On the other side is the House Republican plan, which would focus on trying to help small businesses and self-employed individuals find private coverage.

Searching for the elusive middle ground are a small group of senators on the Senate Finance Committee, which had to scale back its initial plan when cost estimates topped $1.6 trillion.

The end result may be a bill that's more affordable but covers fewer of the nearly 50 million uninsured. It's too early to tell what will emerge.

Opposing measuresOn the other side of the Capitol, two Senate committees were going in separate directions on their health care bills. The Health, Education, Labor and Pensions Committee resumed work Friday on an expansive bill reflecting Democratic priorities, while members of the Finance Committee were laboring to produce legislation that could attract Republican support.

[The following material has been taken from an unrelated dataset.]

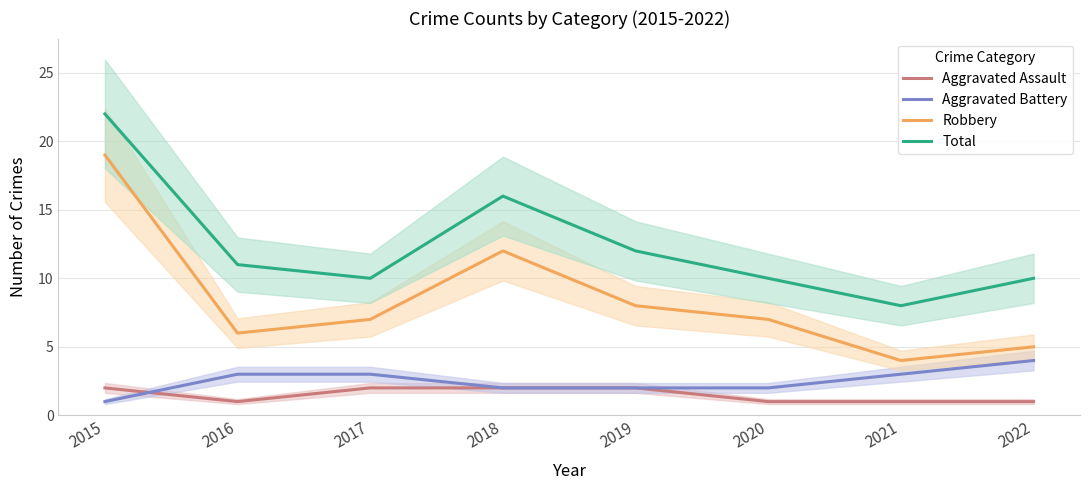

Rank the series at 2016 from lowest to highest value.

Aggravated Assault, Aggravated Battery, Robbery, Total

To that end, Finance Committee senators were looking at leaving a new public insurance plan out of their bill, instead creating nonprofit co-ops to offer insurance in competition with private companies, according to an outline obtained by the AP. The co-ops could accept federal loans for start-up operations but would have to repay the money.

Struggling to pare their bill from an earlier $1.6 trillion cost estimate to about $1 trillion over 10 years, Finance Committee members pared back proposed federal subsidies for the uninsured. The earlier draft would have helped people making up to four times the federal poverty level, or about $88,000 for a family of four. The new plan: limit insurance subsidies to those making up to $66,000.